TRAVAIL DEMANDÉ
Écrivez la suite du texte sur les quarante ans de Mai 68, en reprenant après sa dernière phrase.

Angoisse : dans un an, “Mai 2008”...
par François-Xavier Ajavon
mardi 24 juillet 2007
Préparons-nous dès aujourd’hui à subir l’atroce « fête » que donnera notre société hyper festive, dans un an, à l’occasion de l’anniversaire de « Mai-68 »... Allez, on prend son souffle, on fait entrer de l’air dans ses poumons... La société hyper festive aura raison de nous...
Qu’on se le dise dans les chaumières : le mois de
mai 2008 sera peut-être un peu difficile à supporter. En effet, nous fêterons
alors - dans une liesse médiatique qu’il faut craindre - les quarante ans des événements
anarcho-festifs de 1968.
D’abord les médias donneront à cet anniversaire un écho démesuré. Le Figaro
titrera peut-être : « Génération 68 : pour un droit d’inventaire. » Si Libé
est toujours en kiosque (espérons-le !), il nous gratifiera de la photo géante
d’une jolie militante trotsko, aux allures baba, avec le titre « 68,
année érotique ». L’Huma osera certainement quelque chose dans le genre
« 68-08 : la lutte continue ». Plus prudente La Tribune titrera
sobrement : « Sarkozy revient de Chine avec une commande ferme pour 300 Airbus.
»
Les médias audiovisuels en feront des tonnes et des tonnes : on sera saturé de
ces délicieuses images d’actualité en noir et blanc, siglées INA. On rendra le
culte aux idoles en invitant sur les plateaux de télé les anciens combattants
de cette drôle de guerre... Oh ! ce seront des moments de télévision émouvants,
efficaces, et d’un pouvoir de nostalgie évident. Ils diront que leur "avant"
était meilleur que notre "aujourd’hui", qu’on aurait dû les écouter et changer le
monde, que leur génération avait tout compris à la vie et que Mitterrand a
brisé les illusions de la gauche. Alors on les écoutera béatement, en se disant
que nos parents, et grands-parents, sont en train de tristement entrer dans
l’Histoire.
Daniel Cohn-Bendit, toujours aussi frais et séducteur, en veste de velours
côtelée verte, dira dans l’émission spéciale que France 2 consacrera à
la question, que ça avait été pour lui une bonne blague, et même peut-être que
« Mai » avait été la période de sa vie où il avait le plus baisé, des
commentaires dans ce genre, mêlées d’attaques politiciennes perfides contre le
président Sarkozy. Il dira des phrases comme « M. Drucker, mais comment
voulez-vous que nos petits Français aient, de nos jours, le sens du rêve et de
l’utopie ? Comment voulez-vous que les jeunes se passionnent pour la politique
? Pour eux, c’est quoi la politique ? Un petit bonhomme qui prend un Airbus
pour aller en Chine, et en vendre trois cents autres... (rires dans la salle
et sourire complice de Michel Drucker). Alors que ma génération avait le
sens des illusions... »

Entrées enregistrées:
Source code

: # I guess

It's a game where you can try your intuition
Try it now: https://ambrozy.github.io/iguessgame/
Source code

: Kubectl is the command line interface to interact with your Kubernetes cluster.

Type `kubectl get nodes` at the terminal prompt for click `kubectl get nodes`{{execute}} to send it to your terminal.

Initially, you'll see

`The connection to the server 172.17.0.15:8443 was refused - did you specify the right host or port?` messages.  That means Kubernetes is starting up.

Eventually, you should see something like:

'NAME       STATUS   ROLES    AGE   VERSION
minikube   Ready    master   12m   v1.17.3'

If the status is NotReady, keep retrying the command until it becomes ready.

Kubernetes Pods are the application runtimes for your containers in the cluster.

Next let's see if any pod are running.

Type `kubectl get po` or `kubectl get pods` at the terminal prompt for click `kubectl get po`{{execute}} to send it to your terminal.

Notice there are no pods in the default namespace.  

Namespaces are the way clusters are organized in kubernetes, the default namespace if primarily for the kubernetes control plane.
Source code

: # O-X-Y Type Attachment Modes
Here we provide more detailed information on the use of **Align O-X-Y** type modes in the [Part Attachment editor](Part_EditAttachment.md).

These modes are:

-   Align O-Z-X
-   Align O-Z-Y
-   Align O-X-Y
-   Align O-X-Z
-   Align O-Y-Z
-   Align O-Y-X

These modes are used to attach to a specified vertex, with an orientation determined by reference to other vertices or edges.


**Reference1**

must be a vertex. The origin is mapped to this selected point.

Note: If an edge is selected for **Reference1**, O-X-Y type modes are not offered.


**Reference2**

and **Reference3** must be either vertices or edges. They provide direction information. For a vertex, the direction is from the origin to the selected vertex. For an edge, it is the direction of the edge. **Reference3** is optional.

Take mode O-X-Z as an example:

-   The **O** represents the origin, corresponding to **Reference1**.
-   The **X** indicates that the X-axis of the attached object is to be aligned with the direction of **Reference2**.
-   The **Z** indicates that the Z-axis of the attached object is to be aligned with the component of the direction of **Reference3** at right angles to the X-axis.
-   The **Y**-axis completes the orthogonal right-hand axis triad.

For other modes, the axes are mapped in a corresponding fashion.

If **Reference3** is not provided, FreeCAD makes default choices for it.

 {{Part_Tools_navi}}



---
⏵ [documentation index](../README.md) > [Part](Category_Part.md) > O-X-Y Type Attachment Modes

RÉSULTAT CI-DESSOUS
Si tout se passe bien, la réalisatrice Josée Dayan tournera un téléfilm en
trois parties pour France 3, sur les événements de mai vus à travers le prisme
de plusieurs milieux sociaux. Elle appellera ça « 68 et des poussières », par
exemple. Ce sera : « Mai » au lycée Louis Le Grand, « Mai » à l’usine Renault
de Boulogne-Billancourt avec Sartre (joué par Lorant Deutsch) sur un tonneau,
et « Mai » côté gaullien, avec Philippe Torreton en talonnettes dans le rôle du
Général de Gaulle. Ce sera pro. Un peu chiant, un peu vulgaire, mais pro. Il y
aura de l’action, des scènes filmées « caméra à l’épaule » de manifs,
soulignant la « brutalité policière » (qui n’a pourtant tué personne...), et puis
certainement une histoire d’amour transversale et émouvante entre un ouvrier
maghrébin en lutte syndicale dans son usine et une petite minette en pull-over
cachemire de chez Louis-Le-Grand. Péripétie sentimentale qui facilitera de
beaucoup la narration de ce film. Il obtiendra quatre « T » dans Télérama, avec
l’approbation « Chrétien media », et ce commentaire élogieux mais banal : «
Josée Dayan nous fait toucher du doigt la grande Histoire, à travers la petite.
Toute la beauté lyrique de Mai est rendue avec vigueur et retenue. »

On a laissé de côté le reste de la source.